→ Data listing:

Segment Open

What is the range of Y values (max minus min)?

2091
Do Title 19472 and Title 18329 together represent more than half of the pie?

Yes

Segment Closed
Segment Open

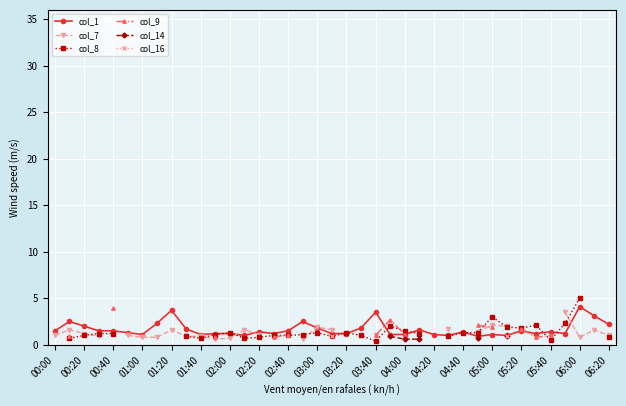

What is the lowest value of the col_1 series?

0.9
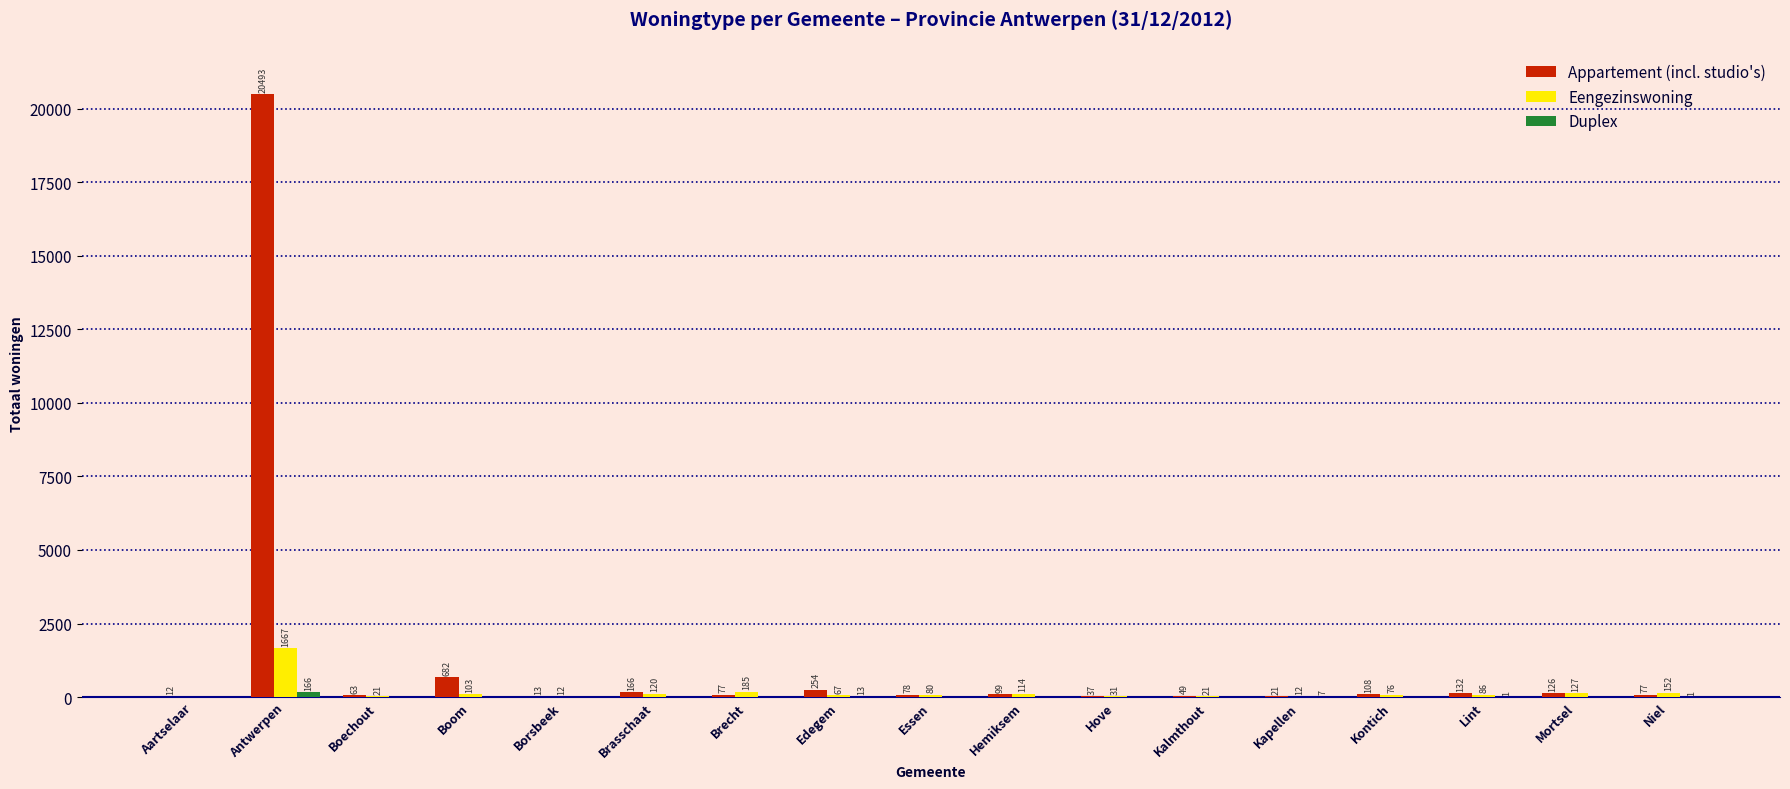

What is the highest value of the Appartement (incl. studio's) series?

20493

Segment Closed

Copy out the material word for word, starting at the line that contains "What is the range" and stopping after the line that contains "Do Title 19472".

What is the range of Y values (max minus min)?

2091
Do Title 19472 and Title 18329 together represent more than half of the pie?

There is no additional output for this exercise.